Wat gevraagd wordt - Hernoem in de regels hieronder overal "Kriminaltechnik" tot "Spurensicherung" en neem al het overige ongewijzigd over. Laat de afbeeldingen in je antwoord weg.

Getoonde gegevens -
++++++

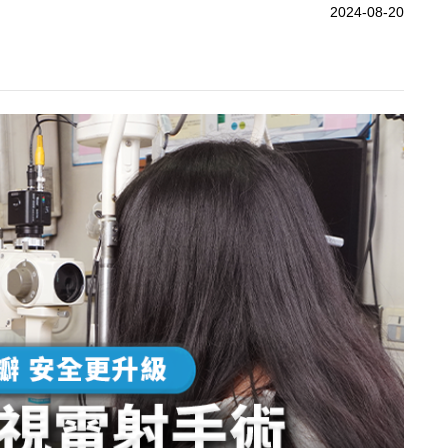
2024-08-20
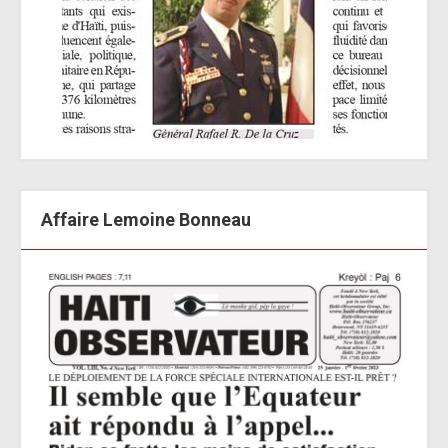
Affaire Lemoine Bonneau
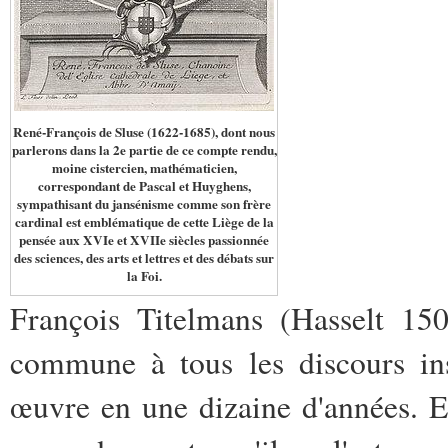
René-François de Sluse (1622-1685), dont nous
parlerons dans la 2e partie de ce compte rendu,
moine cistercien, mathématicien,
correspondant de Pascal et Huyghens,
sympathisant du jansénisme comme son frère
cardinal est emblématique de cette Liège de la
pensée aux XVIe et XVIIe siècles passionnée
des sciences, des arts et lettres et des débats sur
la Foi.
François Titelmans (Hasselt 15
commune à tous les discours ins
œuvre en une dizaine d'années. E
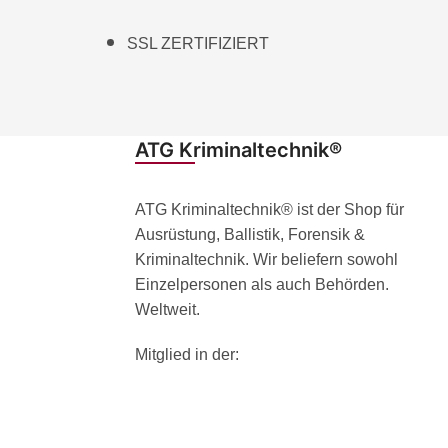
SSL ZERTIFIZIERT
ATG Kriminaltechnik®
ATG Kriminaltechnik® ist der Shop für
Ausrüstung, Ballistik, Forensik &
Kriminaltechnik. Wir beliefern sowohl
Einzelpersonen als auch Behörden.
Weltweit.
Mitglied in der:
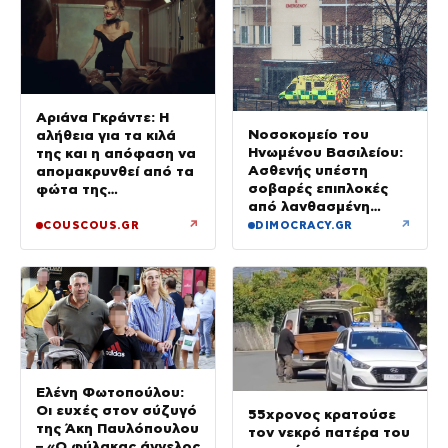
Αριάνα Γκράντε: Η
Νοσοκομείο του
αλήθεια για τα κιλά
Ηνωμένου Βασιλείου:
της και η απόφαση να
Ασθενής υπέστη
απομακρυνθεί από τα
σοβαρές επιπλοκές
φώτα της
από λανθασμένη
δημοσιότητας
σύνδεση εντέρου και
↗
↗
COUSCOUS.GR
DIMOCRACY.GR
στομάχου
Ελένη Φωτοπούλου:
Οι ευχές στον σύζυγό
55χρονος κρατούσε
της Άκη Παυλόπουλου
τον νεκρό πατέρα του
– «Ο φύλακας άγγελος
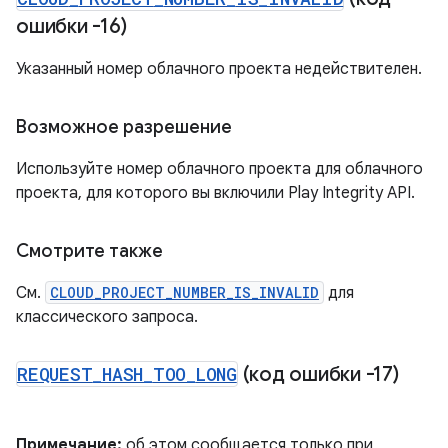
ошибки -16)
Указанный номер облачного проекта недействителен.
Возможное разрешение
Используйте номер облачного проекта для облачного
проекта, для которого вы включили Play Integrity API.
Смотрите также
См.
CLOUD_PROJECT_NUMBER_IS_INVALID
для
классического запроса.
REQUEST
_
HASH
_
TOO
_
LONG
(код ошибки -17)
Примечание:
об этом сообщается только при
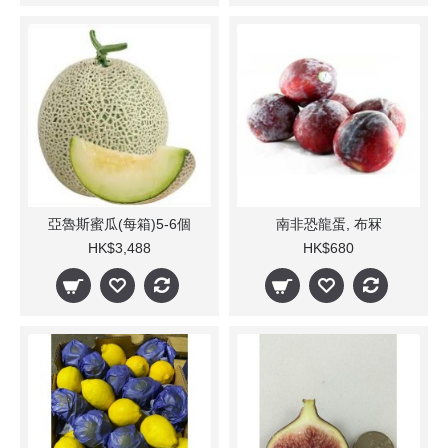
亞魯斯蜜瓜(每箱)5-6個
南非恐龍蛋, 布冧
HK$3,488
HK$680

++++++

Oplossing -
2024-08-20
Affaire Lemoine Bonneau
René-François de Sluse (1622-1685), dont nous
parlerons dans la 2e partie de ce compte rendu,
moine cistercien, mathématicien,
correspondant de Pascal et Huyghens,
sympathisant du jansénisme comme son frère
cardinal est emblématique de cette Liège de la
pensée aux XVIe et XVIIe siècles passionnée
des sciences, des arts et lettres et des débats sur
la Foi.
François Titelmans (Hasselt 15
commune à tous les discours ins
œuvre en une dizaine d'années. E
SSL ZERTIFIZIERT
ATG Spurensicherung®
ATG Spurensicherung® ist der Shop für
Ausrüstung, Ballistik, Forensik &
Spurensicherung. Wir beliefern sowohl
Einzelpersonen als auch Behörden.
Weltweit.
Mitglied in der:
Αριάνα Γκράντε: Η
Νοσοκομείο του
αλήθεια για τα κιλά
Ηνωμένου Βασιλείου:
της και η απόφαση να
Ασθενής υπέστη
απομακρυνθεί από τα
σοβαρές επιπλοκές
φώτα της
από λανθασμένη
δημοσιότητας
σύνδεση εντέρου και
↗
↗
COUSCOUS.GR
DIMOCRACY.GR
στομάχου
Ελένη Φωτοπούλου:
Οι ευχές στον σύζυγό
55χρονος κρατούσε
της Άκη Παυλόπουλου
τον νεκρό πατέρα του
– «Ο φύλακας άγγελος
ошибки -16)
Указанный номер облачного проекта недействителен.
Возможное разрешение
Используйте номер облачного проекта для облачного
проекта, для которого вы включили Play Integrity API.
Смотрите также
См.
CLOUD_PROJECT_NUMBER_IS_INVALID
для
классического запроса.
REQUEST
_
HASH
_
TOO
_
LONG
(код ошибки -17)
Примечание:
об этом сообщается только при
亞魯斯蜜瓜(每箱)5-6個
南非恐龍蛋, 布冧
HK$3,488
HK$680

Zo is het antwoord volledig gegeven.